Complete the following
• a. Rewrite the paragraph of the text on projection axes that begins "On the previous examples" as a short bulleted list that keeps its main facts.
• b. Please summarize the text on projection axes in two sentences.
• c. Update the stretch of the text on projection axes from "Let’s asssume an" through "advantage of that.", replacing "order" with "ranking".

Text provided
......

Get Projection Axes
Non unit axes optimization
On the previous examples, for the projection to be accurate, the axes had to be unit vectors.
Let’s asssume an axis is not unit vectors.
That would mean all projections on that axis would be multiplied by the length of that axis.
However, the length of that axis is constant.
This means that the order of the projections are still preserved.
Since we’re only using that order, and not the values in themselves, we can take advantage of that.
Brute force way
For 2D :
def GetEveryAxisInTheWholeWorld(precision)
axes = []
mult = 2 * Math.PI / precision
for i in range(precision):
angle = i * mult
axes.append(Vector2D(cos(angle), sin(angle))
return axes
For other dimensions :
We just have to get axes at a regular interval in a hypersphere.
The smart way
Let’s take the shortest path between the two shapes.
If the shapes are colliding, then the length of that path should be 0.
Else, it is not 0.
That means the separating axis will always be linear to that shortest path.

......

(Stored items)
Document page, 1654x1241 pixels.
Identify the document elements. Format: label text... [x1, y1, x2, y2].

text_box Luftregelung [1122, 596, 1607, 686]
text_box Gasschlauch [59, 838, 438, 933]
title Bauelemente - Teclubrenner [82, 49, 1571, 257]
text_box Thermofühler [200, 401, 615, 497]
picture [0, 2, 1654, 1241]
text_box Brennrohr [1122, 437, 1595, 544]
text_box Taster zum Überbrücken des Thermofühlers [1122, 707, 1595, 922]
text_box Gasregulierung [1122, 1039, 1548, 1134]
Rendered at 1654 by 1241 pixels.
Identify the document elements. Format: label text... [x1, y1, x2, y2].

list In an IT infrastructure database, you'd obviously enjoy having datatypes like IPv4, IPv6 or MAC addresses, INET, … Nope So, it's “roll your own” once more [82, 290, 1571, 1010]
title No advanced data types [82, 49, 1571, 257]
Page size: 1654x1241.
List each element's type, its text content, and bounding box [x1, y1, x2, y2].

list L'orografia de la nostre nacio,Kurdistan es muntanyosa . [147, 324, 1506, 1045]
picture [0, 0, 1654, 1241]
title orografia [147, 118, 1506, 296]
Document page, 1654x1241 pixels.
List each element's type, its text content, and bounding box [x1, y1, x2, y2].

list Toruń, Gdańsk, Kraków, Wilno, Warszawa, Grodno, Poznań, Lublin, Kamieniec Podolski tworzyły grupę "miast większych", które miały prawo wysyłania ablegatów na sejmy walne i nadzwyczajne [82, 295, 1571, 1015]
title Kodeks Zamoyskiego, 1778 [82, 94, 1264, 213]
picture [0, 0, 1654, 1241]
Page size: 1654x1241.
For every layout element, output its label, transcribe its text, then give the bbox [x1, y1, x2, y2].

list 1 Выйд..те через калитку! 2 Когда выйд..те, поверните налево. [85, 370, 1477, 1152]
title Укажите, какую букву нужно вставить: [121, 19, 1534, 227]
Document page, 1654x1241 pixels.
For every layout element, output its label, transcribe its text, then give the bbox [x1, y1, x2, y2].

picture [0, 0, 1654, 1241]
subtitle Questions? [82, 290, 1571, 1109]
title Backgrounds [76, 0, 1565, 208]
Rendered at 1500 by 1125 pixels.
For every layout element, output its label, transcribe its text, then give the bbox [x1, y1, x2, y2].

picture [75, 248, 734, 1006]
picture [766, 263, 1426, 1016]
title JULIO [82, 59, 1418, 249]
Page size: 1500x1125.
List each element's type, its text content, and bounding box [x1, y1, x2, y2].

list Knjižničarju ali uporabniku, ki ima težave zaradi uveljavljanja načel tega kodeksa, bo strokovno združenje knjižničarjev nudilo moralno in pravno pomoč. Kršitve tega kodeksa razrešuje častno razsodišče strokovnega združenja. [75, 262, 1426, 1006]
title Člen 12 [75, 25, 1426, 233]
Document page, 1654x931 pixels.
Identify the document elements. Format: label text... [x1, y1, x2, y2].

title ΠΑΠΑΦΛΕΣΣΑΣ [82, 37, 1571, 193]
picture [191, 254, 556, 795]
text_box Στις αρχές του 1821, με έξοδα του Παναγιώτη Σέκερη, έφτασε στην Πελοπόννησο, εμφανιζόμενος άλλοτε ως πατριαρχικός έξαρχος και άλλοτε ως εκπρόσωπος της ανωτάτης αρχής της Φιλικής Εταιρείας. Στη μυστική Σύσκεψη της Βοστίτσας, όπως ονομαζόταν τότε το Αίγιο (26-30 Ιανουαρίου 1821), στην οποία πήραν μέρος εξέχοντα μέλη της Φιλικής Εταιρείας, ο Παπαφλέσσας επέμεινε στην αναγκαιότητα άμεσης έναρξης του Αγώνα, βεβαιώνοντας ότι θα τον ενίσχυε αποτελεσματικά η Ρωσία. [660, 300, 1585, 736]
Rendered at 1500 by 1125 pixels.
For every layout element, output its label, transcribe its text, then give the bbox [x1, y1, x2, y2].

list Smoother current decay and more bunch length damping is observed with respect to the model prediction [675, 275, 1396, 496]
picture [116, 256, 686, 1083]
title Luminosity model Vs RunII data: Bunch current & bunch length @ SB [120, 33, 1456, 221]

......

Results for the exercise
• a.
- In the earlier examples, the axes had to be unit vectors for the projection to be accurate.
- If an axis is not a unit vector, every projection on it is multiplied by the axis's length.
- That length is constant, so the order of the projections is preserved.
- Only the order is used, not the values themselves, so this can be taken advantage of.

• b. Projection axes need not be unit vectors, because a non-unit axis multiplies every projection on it by a constant length, and this preserves the order of the projections, which is all that is used. Axes can be obtained by brute force, generating them at evenly spaced angles in 2D or at a regular interval in a hypersphere for other dimensions, or in a smarter way from the shortest path between the two shapes, to which the separating axis is always linear.

• c.
Let’s asssume an axis is not unit vectors.
That would mean all projections on that axis would be multiplied by the length of that axis.
However, the length of that axis is constant.
This means that the ranking of the projections are still preserved.
Since we’re only using that ranking, and not the values in themselves, we can take advantage of that.